### What the task asks
A word-for-word copy of the records below is required.

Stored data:
------------

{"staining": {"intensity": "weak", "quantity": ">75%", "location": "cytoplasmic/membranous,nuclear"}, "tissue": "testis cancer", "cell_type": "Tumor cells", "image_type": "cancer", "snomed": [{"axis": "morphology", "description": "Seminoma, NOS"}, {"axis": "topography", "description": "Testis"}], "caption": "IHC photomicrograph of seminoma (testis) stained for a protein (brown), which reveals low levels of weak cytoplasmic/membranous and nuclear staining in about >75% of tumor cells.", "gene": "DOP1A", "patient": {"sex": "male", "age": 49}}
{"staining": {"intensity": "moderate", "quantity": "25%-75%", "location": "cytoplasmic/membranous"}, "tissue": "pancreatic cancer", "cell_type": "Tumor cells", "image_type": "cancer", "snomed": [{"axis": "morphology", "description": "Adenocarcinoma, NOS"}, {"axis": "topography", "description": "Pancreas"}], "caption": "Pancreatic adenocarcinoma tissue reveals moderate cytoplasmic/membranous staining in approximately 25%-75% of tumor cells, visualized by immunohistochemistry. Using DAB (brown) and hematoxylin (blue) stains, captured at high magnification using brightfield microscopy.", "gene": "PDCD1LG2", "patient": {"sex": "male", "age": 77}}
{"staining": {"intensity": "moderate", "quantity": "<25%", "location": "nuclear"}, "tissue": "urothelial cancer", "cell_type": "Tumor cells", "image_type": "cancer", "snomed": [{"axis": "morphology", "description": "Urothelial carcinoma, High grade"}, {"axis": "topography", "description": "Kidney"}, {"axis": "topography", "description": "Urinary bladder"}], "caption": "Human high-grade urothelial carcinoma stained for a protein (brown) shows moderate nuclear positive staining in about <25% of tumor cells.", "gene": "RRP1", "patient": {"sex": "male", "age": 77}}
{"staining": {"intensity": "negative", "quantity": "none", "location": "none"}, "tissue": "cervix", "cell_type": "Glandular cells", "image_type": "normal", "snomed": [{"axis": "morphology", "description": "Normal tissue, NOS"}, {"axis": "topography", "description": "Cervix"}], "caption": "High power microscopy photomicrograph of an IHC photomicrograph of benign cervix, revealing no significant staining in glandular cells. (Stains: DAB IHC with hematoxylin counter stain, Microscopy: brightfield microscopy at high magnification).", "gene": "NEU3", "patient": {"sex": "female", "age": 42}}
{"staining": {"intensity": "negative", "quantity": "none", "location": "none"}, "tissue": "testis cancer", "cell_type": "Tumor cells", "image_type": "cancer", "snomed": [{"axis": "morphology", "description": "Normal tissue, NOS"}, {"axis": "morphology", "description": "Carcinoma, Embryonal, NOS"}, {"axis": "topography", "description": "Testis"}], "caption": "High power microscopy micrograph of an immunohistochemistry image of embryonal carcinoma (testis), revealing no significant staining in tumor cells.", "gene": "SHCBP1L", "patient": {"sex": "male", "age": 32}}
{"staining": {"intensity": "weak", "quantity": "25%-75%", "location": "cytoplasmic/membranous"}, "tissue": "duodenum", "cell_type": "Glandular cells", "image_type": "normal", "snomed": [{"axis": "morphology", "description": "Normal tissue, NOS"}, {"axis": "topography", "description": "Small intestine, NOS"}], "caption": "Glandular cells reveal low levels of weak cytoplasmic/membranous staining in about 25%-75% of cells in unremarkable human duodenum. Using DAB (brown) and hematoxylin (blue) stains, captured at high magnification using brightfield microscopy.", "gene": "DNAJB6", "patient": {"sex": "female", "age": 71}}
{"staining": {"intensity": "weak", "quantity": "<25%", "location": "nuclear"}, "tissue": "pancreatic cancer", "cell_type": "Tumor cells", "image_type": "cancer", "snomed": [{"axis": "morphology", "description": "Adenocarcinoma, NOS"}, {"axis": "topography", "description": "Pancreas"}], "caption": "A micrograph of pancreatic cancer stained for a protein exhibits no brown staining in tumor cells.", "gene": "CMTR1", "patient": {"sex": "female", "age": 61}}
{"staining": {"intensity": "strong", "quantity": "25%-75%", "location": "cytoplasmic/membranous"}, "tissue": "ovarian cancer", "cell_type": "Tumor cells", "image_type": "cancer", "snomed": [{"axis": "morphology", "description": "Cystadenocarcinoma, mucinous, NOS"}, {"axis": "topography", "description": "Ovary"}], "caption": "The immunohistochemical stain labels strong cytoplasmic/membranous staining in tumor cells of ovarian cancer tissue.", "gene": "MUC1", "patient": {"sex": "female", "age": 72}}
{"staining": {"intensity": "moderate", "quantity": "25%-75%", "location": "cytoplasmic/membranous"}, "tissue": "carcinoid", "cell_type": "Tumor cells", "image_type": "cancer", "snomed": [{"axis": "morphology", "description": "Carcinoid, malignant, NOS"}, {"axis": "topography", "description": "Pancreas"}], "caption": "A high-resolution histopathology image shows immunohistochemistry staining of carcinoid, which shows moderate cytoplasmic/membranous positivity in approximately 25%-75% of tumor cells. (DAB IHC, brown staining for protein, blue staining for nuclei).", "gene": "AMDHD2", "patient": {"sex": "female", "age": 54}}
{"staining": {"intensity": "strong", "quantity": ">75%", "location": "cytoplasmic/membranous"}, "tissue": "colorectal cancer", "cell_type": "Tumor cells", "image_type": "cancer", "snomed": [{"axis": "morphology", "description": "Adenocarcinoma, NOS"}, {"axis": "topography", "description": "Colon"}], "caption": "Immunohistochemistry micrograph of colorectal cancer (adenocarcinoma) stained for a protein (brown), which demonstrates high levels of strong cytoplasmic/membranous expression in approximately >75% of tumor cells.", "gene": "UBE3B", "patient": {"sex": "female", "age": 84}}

------------

### Task response
{"staining": {"intensity": "weak", "quantity": ">75%", "location": "cytoplasmic/membranous,nuclear"}, "tissue": "testis cancer", "cell_type": "Tumor cells", "image_type": "cancer", "snomed": [{"axis": "morphology", "description": "Seminoma, NOS"}, {"axis": "topography", "description": "Testis"}], "caption": "IHC photomicrograph of seminoma (testis) stained for a protein (brown), which reveals low levels of weak cytoplasmic/membranous and nuclear staining in about >75% of tumor cells.", "gene": "DOP1A", "patient": {"sex": "male", "age": 49}}
{"staining": {"intensity": "moderate", "quantity": "25%-75%", "location": "cytoplasmic/membranous"}, "tissue": "pancreatic cancer", "cell_type": "Tumor cells", "image_type": "cancer", "snomed": [{"axis": "morphology", "description": "Adenocarcinoma, NOS"}, {"axis": "topography", "description": "Pancreas"}], "caption": "Pancreatic adenocarcinoma tissue reveals moderate cytoplasmic/membranous staining in approximately 25%-75% of tumor cells, visualized by immunohistochemistry. Using DAB (brown) and hematoxylin (blue) stains, captured at high magnification using brightfield microscopy.", "gene": "PDCD1LG2", "patient": {"sex": "male", "age": 77}}
{"staining": {"intensity": "moderate", "quantity": "<25%", "location": "nuclear"}, "tissue": "urothelial cancer", "cell_type": "Tumor cells", "image_type": "cancer", "snomed": [{"axis": "morphology", "description": "Urothelial carcinoma, High grade"}, {"axis": "topography", "description": "Kidney"}, {"axis": "topography", "description": "Urinary bladder"}], "caption": "Human high-grade urothelial carcinoma stained for a protein (brown) shows moderate nuclear positive staining in about <25% of tumor cells.", "gene": "RRP1", "patient": {"sex": "male", "age": 77}}
{"staining": {"intensity": "negative", "quantity": "none", "location": "none"}, "tissue": "cervix", "cell_type": "Glandular cells", "image_type": "normal", "snomed": [{"axis": "morphology", "description": "Normal tissue, NOS"}, {"axis": "topography", "description": "Cervix"}], "caption": "High power microscopy photomicrograph of an IHC photomicrograph of benign cervix, revealing no significant staining in glandular cells. (Stains: DAB IHC with hematoxylin counter stain, Microscopy: brightfield microscopy at high magnification).", "gene": "NEU3", "patient": {"sex": "female", "age": 42}}
{"staining": {"intensity": "negative", "quantity": "none", "location": "none"}, "tissue": "testis cancer", "cell_type": "Tumor cells", "image_type": "cancer", "snomed": [{"axis": "morphology", "description": "Normal tissue, NOS"}, {"axis": "morphology", "description": "Carcinoma, Embryonal, NOS"}, {"axis": "topography", "description": "Testis"}], "caption": "High power microscopy micrograph of an immunohistochemistry image of embryonal carcinoma (testis), revealing no significant staining in tumor cells.", "gene": "SHCBP1L", "patient": {"sex": "male", "age": 32}}
{"staining": {"intensity": "weak", "quantity": "25%-75%", "location": "cytoplasmic/membranous"}, "tissue": "duodenum", "cell_type": "Glandular cells", "image_type": "normal", "snomed": [{"axis": "morphology", "description": "Normal tissue, NOS"}, {"axis": "topography", "description": "Small intestine, NOS"}], "caption": "Glandular cells reveal low levels of weak cytoplasmic/membranous staining in about 25%-75% of cells in unremarkable human duodenum. Using DAB (brown) and hematoxylin (blue) stains, captured at high magnification using brightfield microscopy.", "gene": "DNAJB6", "patient": {"sex": "female", "age": 71}}
{"staining": {"intensity": "weak", "quantity": "<25%", "location": "nuclear"}, "tissue": "pancreatic cancer", "cell_type": "Tumor cells", "image_type": "cancer", "snomed": [{"axis": "morphology", "description": "Adenocarcinoma, NOS"}, {"axis": "topography", "description": "Pancreas"}], "caption": "A micrograph of pancreatic cancer stained for a protein exhibits no brown staining in tumor cells.", "gene": "CMTR1", "patient": {"sex": "female", "age": 61}}
{"staining": {"intensity": "strong", "quantity": "25%-75%", "location": "cytoplasmic/membranous"}, "tissue": "ovarian cancer", "cell_type": "Tumor cells", "image_type": "cancer", "snomed": [{"axis": "morphology", "description": "Cystadenocarcinoma, mucinous, NOS"}, {"axis": "topography", "description": "Ovary"}], "caption": "The immunohistochemical stain labels strong cytoplasmic/membranous staining in tumor cells of ovarian cancer tissue.", "gene": "MUC1", "patient": {"sex": "female", "age": 72}}
{"staining": {"intensity": "moderate", "quantity": "25%-75%", "location": "cytoplasmic/membranous"}, "tissue": "carcinoid", "cell_type": "Tumor cells", "image_type": "cancer", "snomed": [{"axis": "morphology", "description": "Carcinoid, malignant, NOS"}, {"axis": "topography", "description": "Pancreas"}], "caption": "A high-resolution histopathology image shows immunohistochemistry staining of carcinoid, which shows moderate cytoplasmic/membranous positivity in approximately 25%-75% of tumor cells. (DAB IHC, brown staining for protein, blue staining for nuclei).", "gene": "AMDHD2", "patient": {"sex": "female", "age": 54}}
{"staining": {"intensity": "strong", "quantity": ">75%", "location": "cytoplasmic/membranous"}, "tissue": "colorectal cancer", "cell_type": "Tumor cells", "image_type": "cancer", "snomed": [{"axis": "morphology", "description": "Adenocarcinoma, NOS"}, {"axis": "topography", "description": "Colon"}], "caption": "Immunohistochemistry micrograph of colorectal cancer (adenocarcinoma) stained for a protein (brown), which demonstrates high levels of strong cytoplasmic/membranous expression in approximately >75% of tumor cells.", "gene": "UBE3B", "patient": {"sex": "female", "age": 84}}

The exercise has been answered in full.